T.S. Eliot on Church Conventions and the Honest Gift of Dirty Laundry

Culling through books with my dad last night in the office, I came across a short chapter in The Anglican Moral Choice, from the Anglican Study Series, published in 1983. The particular chapter that stopped me was written by T.S. Eliot. He called it, "Thoughts After Lambeth," and he wrote it in 1932, or two years after the Lambeth Conference of 1930. As I thumbed through the pages, I found much to enjoy in terms of perspective and on the heels of our own General Convention, 2012.

To be honest, my first thought when I saw Eliot's name by the title and decided to make the long journey from the table of contents to the essay itself was, "I bet it has a great intro." Eliot didn't disappoint:

"The Church of England washes its dirty linen in public. It is convenient and brief to begin with this metaphorical statement. In contrast to some other institutions both civil and ecclesiastical, the linen does get washed. To have linen to wash is something; and to assert that one's linen never needed washing would be a suspicious boast."

It IS something to have linen to wash. I hope this fact does not get lost in the midst of the good, ongoing, and hugely popular work of the restructuring conversations within and without the Episcopal Church. And it is certainly not to be taken for granted that the linen does, in time, get washed. Despite the sometimes clunkiness of the Church's ordered life together, as is so often the case in life, we in the Church now find ourselves with challenges others might envy; that this is so does not diminish or trivialize the real quality of the challenges (having laundry does not excuse one from the responsibility of caring for it), but faithful and reforming Christians of all persuasions must not walk the line of internal critique so fiercely that we slip into ingratitude for God's enduring work in, through, and sometimes in spite of, God's Church.

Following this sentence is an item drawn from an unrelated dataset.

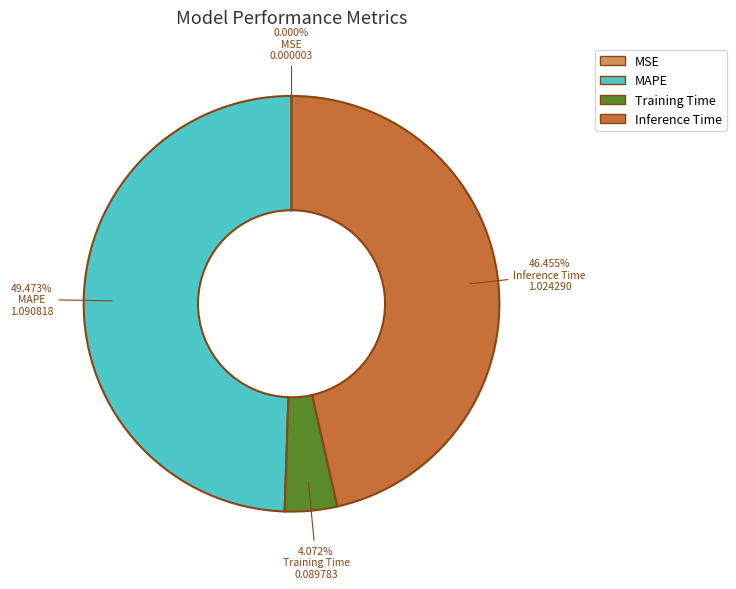

Is there any slice that represents more than half of the pie?

No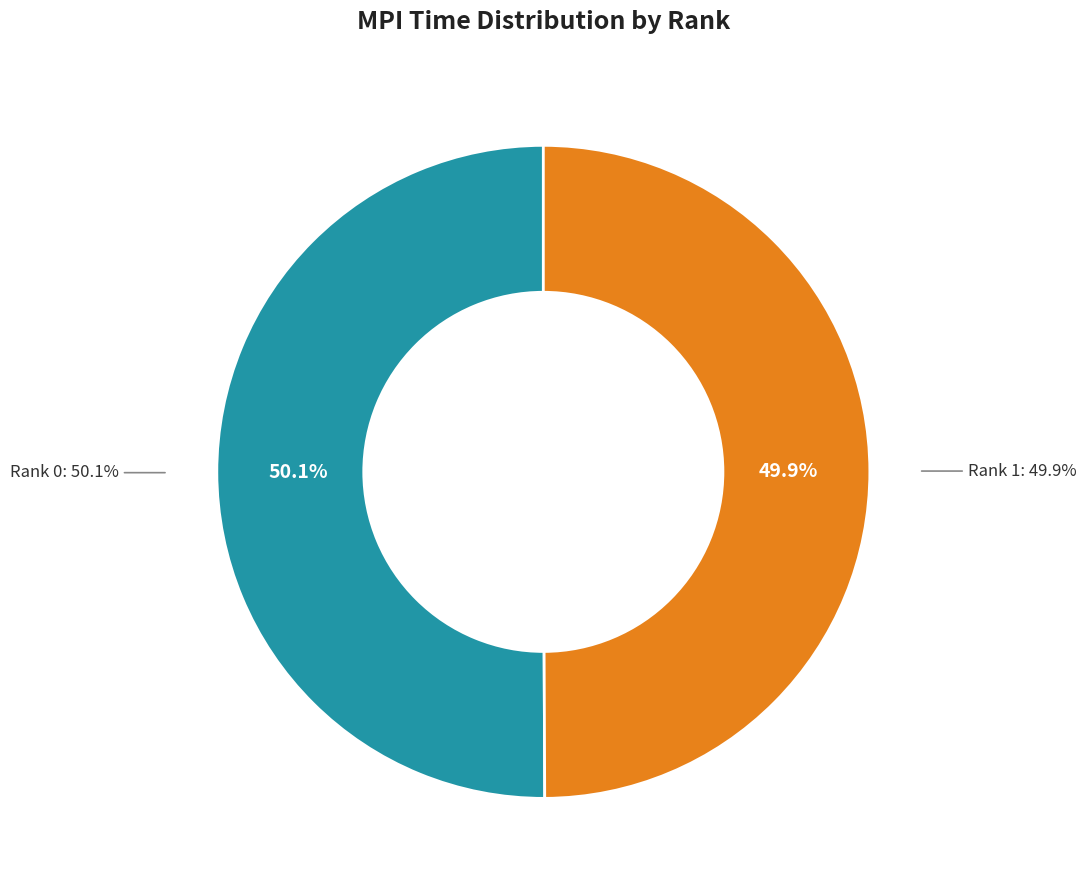

What percentage is the Rank 0 slice, to the nearest percent?

50%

Faithfulness in the present moment need not feed on resentments of the past or fears of an unknown future.

We have linen to wash.

Praise God!

More reflections from Eliot post-GC to come.


1 comment:

  1. Jonathan - thanks for the thoughtful post. The Anglican Moral Choice sits on a shelf in my office and hasn't been opened in more years than my memory permits me to number. You remind me of my once familar use of T.S. Eliot's work in sermon preparation. Again, many years have elasped since that was a frequent practice. Yes, there is linen to be washed. We can choose to approach this good work with cheerfulnes that indeed we have linen worth caring for and not get diverted from the task by a desire to name a culprit for how the fabric became soiled.